Task details:
Quote exactly, and only, the lines of the material below from the line with "right shoulder: (374, 390)" through the line with "right elbow: (857, 574)".
Given records Start Marker
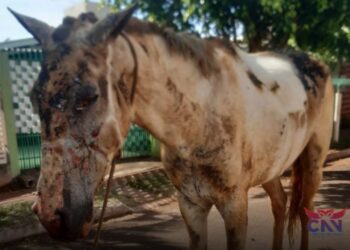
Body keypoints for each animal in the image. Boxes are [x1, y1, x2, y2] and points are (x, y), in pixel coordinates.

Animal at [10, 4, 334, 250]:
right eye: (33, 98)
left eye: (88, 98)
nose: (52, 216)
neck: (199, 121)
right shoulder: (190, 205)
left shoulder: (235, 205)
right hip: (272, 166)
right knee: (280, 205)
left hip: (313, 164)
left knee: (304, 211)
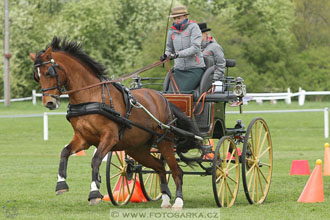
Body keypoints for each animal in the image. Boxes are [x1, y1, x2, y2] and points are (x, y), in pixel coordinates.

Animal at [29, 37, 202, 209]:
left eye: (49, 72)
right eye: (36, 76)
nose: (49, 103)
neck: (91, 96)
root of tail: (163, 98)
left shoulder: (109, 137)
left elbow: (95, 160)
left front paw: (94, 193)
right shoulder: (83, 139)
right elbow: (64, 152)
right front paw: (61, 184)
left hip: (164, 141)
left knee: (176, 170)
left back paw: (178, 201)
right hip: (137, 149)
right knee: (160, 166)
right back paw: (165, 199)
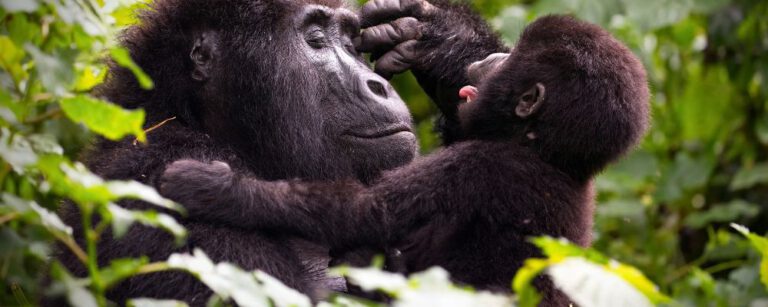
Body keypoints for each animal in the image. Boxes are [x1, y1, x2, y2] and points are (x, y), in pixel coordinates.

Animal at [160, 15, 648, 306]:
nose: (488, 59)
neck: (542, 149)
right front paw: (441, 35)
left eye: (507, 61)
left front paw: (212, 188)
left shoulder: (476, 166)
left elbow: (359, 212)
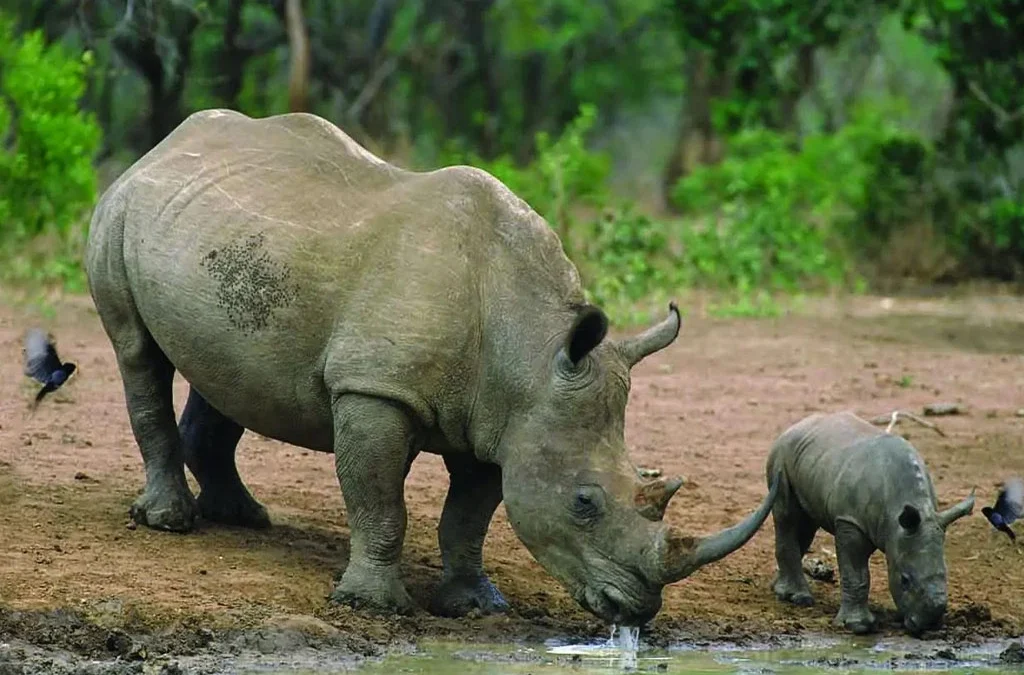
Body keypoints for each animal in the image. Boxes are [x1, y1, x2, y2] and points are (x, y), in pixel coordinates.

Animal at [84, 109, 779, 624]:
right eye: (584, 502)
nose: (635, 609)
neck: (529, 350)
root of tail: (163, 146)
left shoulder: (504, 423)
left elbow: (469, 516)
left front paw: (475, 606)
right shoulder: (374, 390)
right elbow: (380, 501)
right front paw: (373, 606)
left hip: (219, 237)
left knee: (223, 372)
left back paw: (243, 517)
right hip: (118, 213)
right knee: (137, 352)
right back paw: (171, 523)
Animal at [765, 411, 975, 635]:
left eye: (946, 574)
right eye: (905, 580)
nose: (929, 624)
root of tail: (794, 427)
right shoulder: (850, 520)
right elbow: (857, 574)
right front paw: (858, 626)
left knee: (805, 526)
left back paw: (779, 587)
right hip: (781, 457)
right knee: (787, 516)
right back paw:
Given records End Marker
Task output:
right shoulder: (374, 390)
right elbow: (380, 501)
right front paw: (373, 606)
left hip: (219, 237)
left knee: (223, 372)
left back paw: (243, 517)
right hip: (118, 213)
right knee: (137, 352)
right back paw: (171, 523)
Animal at [765, 411, 975, 635]:
left eye: (946, 574)
right eye: (905, 580)
nose: (929, 624)
root of tail: (794, 427)
right shoulder: (850, 520)
right elbow: (857, 574)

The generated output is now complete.